**What the task asks:**
From the line with "semana o festivos" to the line with "Zakelijk glasvezel internet", output every line below exactly, both ends included. Skip the pictures.

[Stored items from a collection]

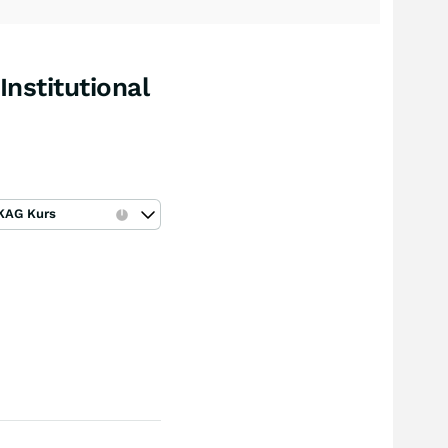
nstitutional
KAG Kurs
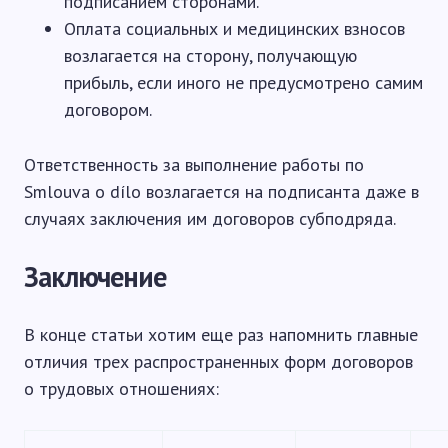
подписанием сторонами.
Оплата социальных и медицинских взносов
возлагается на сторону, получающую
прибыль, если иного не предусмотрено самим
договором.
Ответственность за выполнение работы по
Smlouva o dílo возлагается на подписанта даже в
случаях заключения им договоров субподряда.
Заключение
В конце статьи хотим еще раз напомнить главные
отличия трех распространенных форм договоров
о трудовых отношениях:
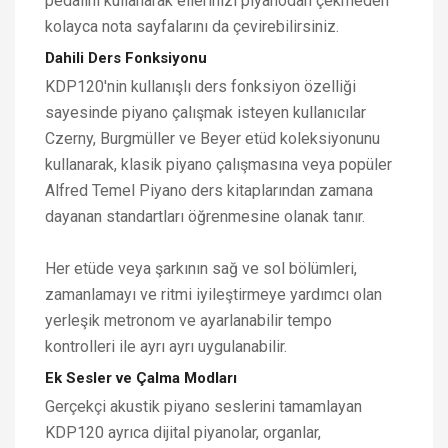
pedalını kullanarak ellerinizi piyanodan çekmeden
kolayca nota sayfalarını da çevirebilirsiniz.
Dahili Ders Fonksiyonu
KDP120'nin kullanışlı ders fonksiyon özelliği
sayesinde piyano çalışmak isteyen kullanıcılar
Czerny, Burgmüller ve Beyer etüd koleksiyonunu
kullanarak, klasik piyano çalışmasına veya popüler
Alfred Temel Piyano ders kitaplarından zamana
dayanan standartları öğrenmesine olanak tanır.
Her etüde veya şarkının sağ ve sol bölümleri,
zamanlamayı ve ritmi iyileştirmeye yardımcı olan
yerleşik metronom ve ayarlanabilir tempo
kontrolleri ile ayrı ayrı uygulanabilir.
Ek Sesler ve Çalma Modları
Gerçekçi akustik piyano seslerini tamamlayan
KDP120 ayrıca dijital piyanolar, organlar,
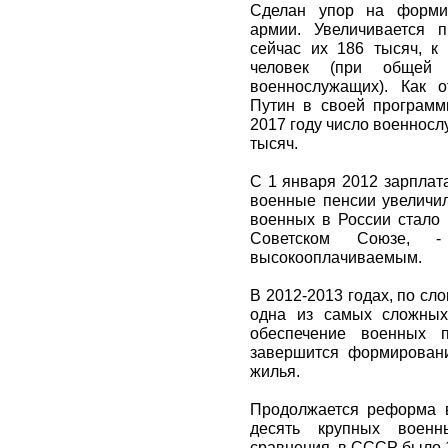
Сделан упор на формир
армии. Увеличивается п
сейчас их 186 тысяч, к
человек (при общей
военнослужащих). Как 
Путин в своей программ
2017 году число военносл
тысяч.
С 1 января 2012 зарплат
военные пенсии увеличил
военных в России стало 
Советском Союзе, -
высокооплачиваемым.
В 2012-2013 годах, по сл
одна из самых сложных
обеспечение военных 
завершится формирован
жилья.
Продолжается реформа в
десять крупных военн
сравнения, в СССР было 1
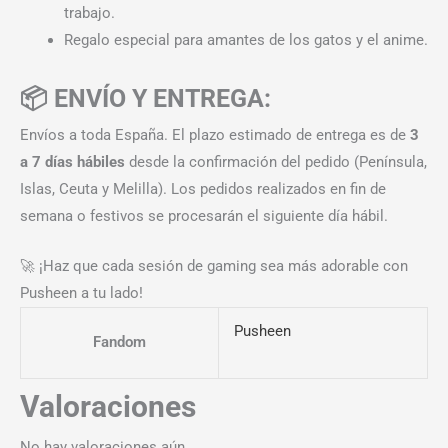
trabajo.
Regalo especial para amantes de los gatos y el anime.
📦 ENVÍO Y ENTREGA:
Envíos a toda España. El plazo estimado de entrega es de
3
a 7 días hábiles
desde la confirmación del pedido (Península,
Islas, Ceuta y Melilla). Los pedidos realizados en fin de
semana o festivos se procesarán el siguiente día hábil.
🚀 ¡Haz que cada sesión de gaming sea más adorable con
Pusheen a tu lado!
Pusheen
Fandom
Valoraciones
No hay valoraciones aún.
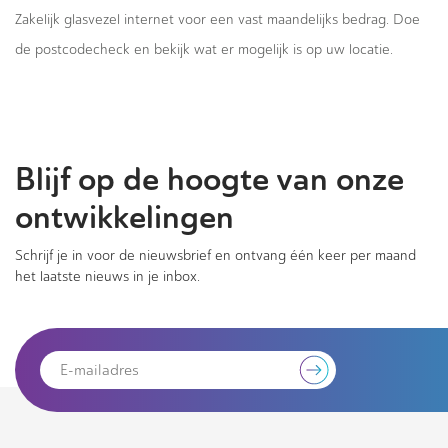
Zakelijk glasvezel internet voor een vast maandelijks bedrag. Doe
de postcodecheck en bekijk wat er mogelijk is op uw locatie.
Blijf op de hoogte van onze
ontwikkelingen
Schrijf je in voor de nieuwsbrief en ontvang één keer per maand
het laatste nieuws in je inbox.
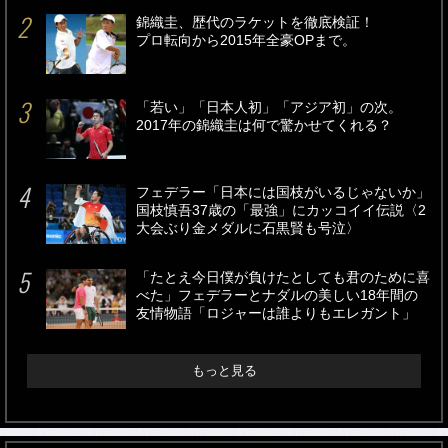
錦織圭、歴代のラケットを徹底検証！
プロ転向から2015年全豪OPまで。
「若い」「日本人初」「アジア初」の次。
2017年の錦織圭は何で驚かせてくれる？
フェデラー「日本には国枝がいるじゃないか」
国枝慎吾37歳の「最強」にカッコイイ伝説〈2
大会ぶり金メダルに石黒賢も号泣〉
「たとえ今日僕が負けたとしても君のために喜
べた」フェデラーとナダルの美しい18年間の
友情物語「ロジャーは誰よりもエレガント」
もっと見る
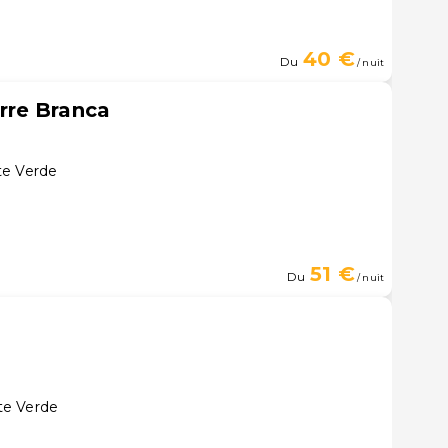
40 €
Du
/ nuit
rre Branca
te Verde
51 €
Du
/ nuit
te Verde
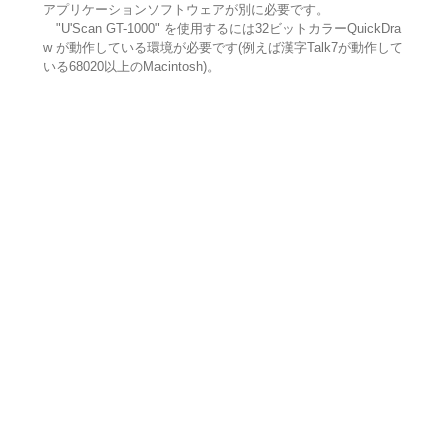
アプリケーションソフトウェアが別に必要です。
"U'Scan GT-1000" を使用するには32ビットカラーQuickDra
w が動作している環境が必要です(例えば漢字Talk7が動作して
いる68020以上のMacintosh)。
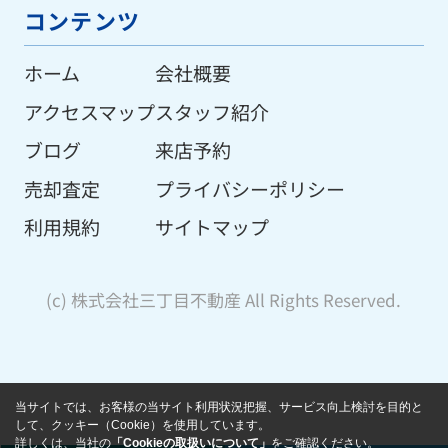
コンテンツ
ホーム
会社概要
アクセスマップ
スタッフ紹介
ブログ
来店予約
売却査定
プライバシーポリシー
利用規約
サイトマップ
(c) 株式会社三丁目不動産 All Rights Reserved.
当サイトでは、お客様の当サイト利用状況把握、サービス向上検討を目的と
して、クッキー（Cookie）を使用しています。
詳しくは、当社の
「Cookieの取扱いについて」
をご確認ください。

**Task response:**
semana o festivos se procesarán el siguiente día hábil.
🚀 ¡Haz que cada sesión de gaming sea más adorable con
Pusheen a tu lado!
Pusheen
Fandom
Valoraciones
No hay valoraciones aún.
Zakelijk glasvezel internet voor een vast maandelijks bedrag. Doe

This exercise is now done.